There’s a classic web design and usability book called “Don’t Make Me Think,” written by Steve Krug. He talks about how a web producer’s job is to make it as simple as possible for a site visitor to find the information they need or accomplish the task they’re interested in. When someone’s on your site, they don’t care about your neat JavaScript or your clever prose. They care about accomplishing whatever task they have at hand, and then returning to their lives.

That’s true of everything we produce. Nobody cares about your product — they care about what it does for them. And your visitors really don’t care about your marketing; they care about how it helps them get closer to achieving their goals.

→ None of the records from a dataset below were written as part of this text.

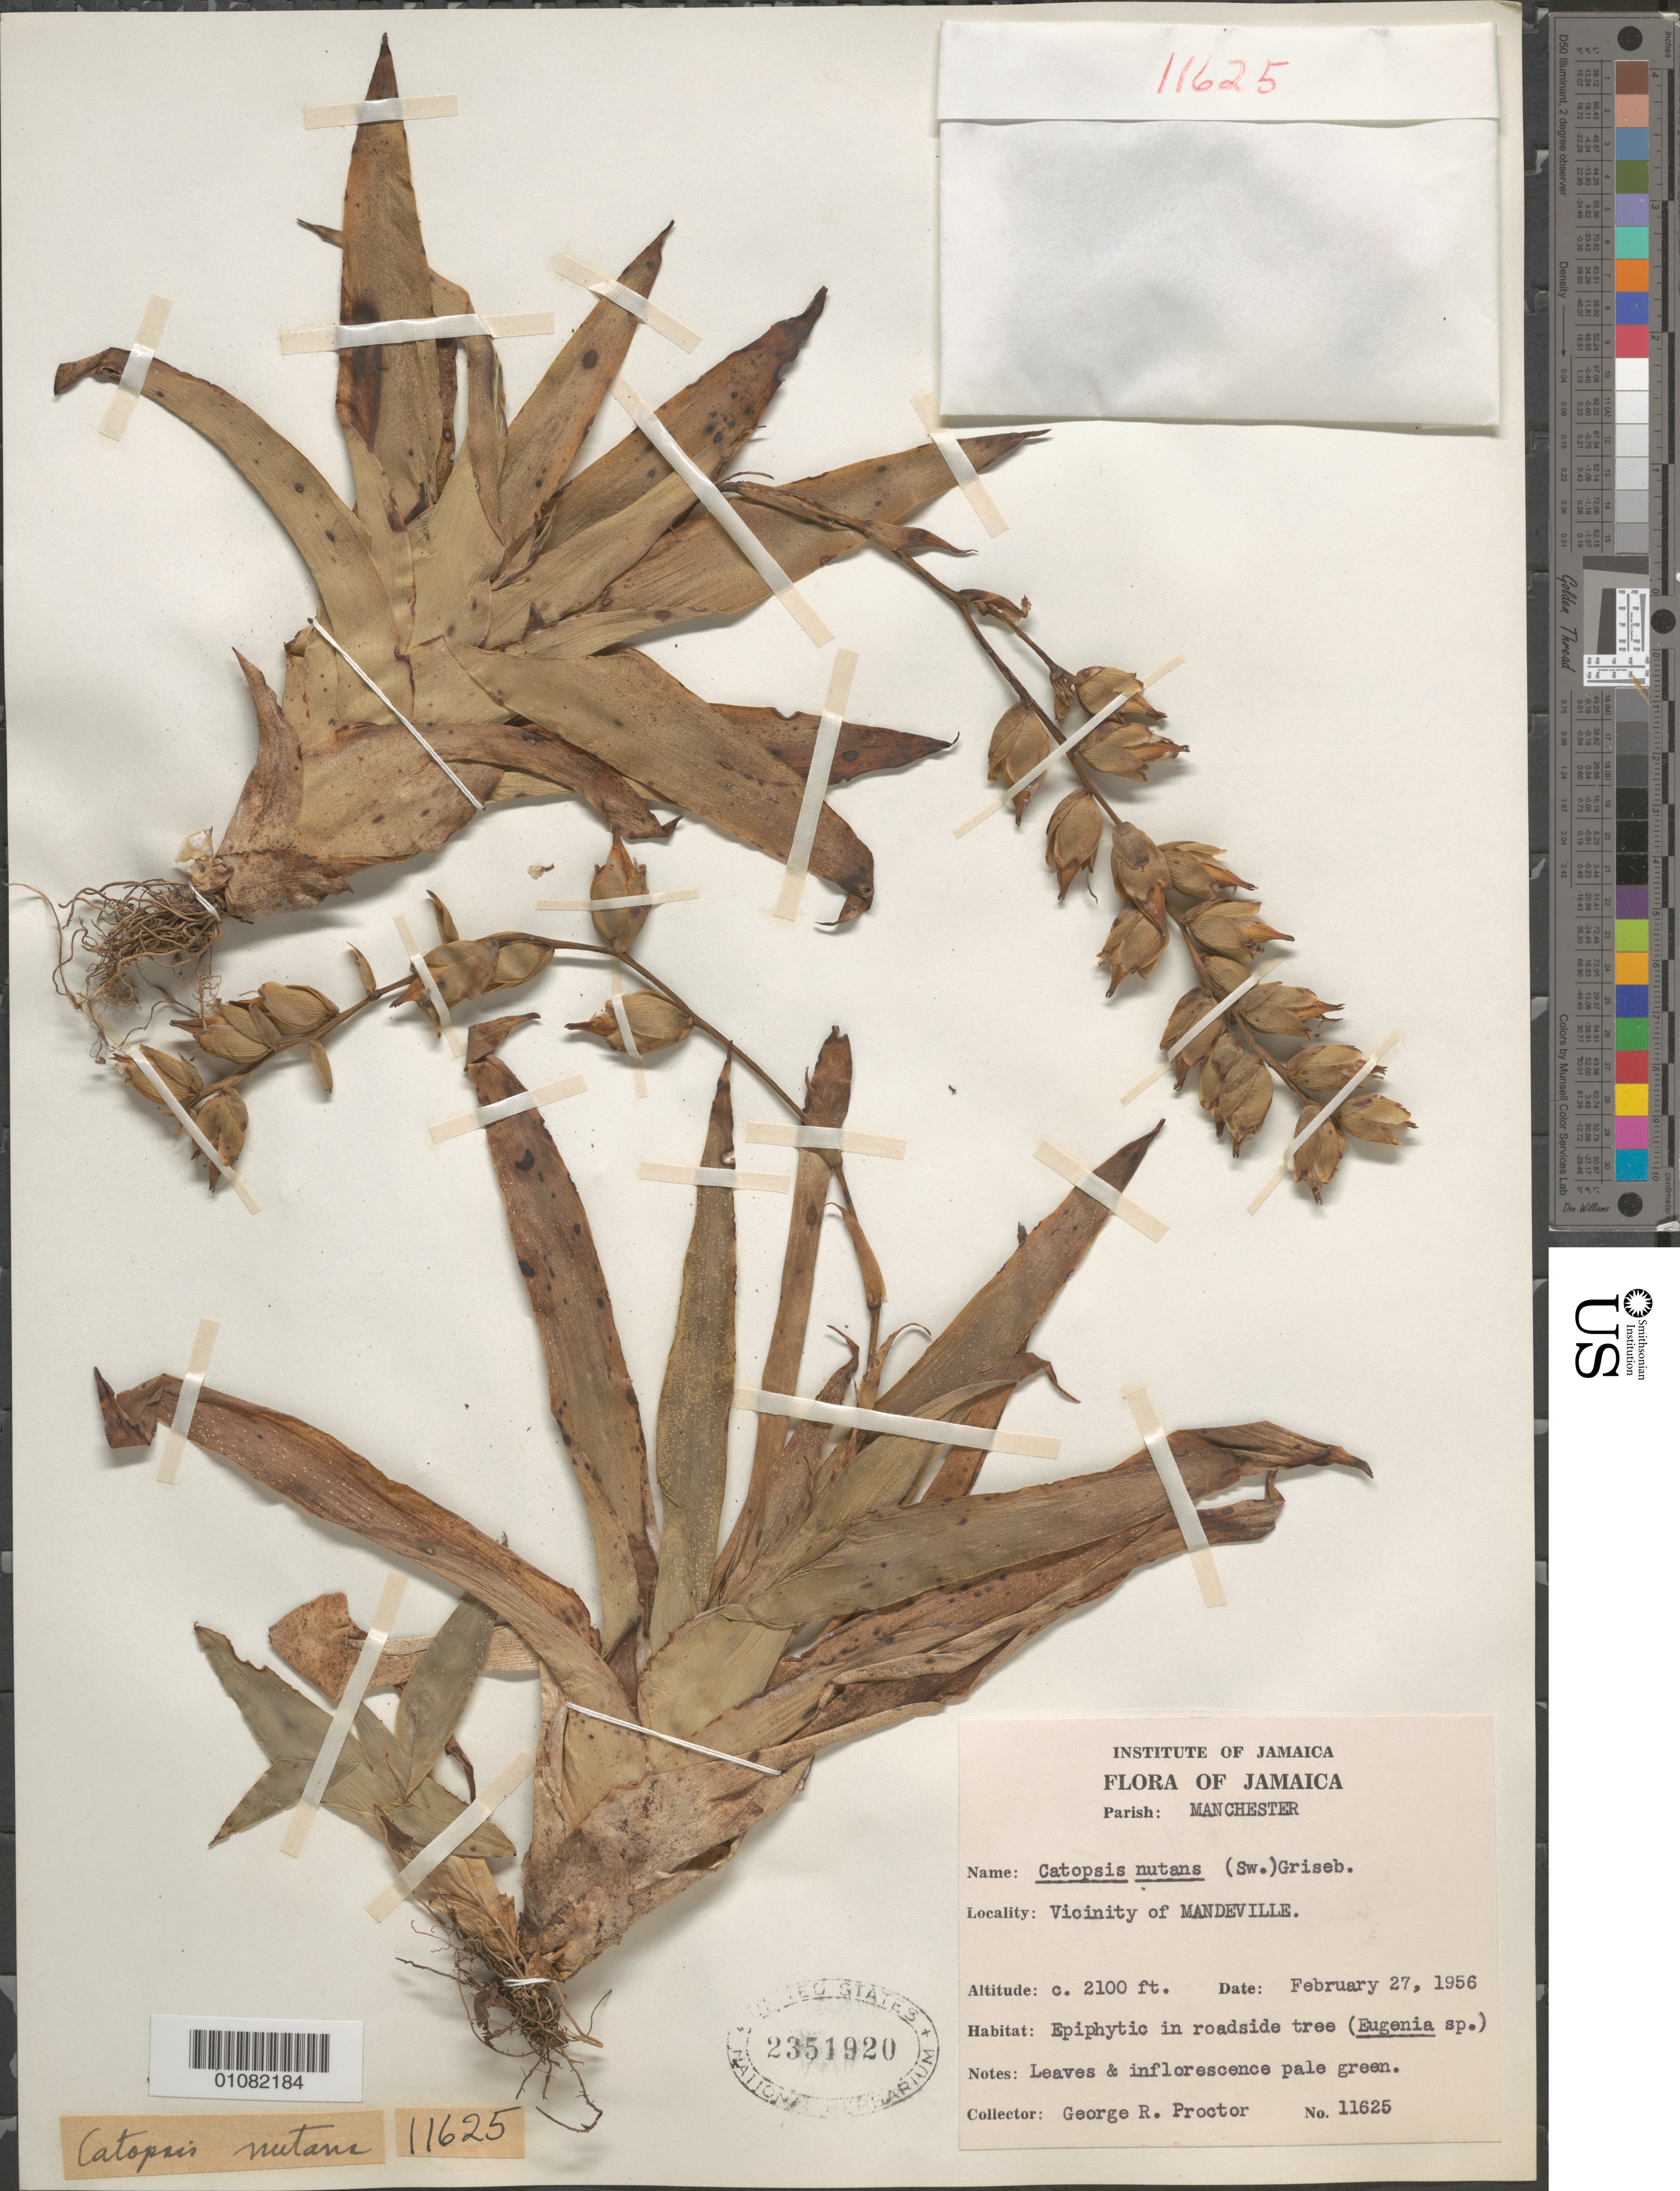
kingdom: Plantae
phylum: Tracheophyta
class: Liliopsida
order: Poales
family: Bromeliaceae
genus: Catopsis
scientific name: Catopsis nutans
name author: (Sw.) Griseb.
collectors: G. R. Proctor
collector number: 11625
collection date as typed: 27 Feb 1956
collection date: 1956-02-27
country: Jamaica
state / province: Manchester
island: Jamaica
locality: Vicinity of Mandeville.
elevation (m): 640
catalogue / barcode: US 2351920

Fortunately for us, digital marketing makes it a lot easier to give our prospects what they care about. We have far more data on behavior, and the profiles of our users, then we ever did before. We can tell what company a user works at, how they found us, and what they’re interested in — without them filling out a single form:

  1. AdWords tells us what questions they’re asking Google.

  2. Social networks give us huge amounts of data about demographics, behavior, job function and other things your prospects are interested in.

  3. In enterprise software (my specialty), account-based marketing tools can tell us where our prospects work, and lots of information about the software they’re already using.

Computers are getting better and better at inferring information without needing to ask for it, and we should take advantage of all of that capability to offer our users what they need at that exact moment, without thinking about where they are in our vision of the marketing funnel.

So as a marketer, think about what your individual user is trying to accomplish, not where they are in the funnel.

Intent in practice

This all sounds kind of interesting and maybe useful — but how do you actually implement this advice? Let’s look at a few specific examples.

Website

The typical approach to a website is to categorize each page on it in as if it were a linear flow — people who don’t know about you hit your home page first, whereas someone on your product page is presumably “further down the funnel,” so you show them different calls to action.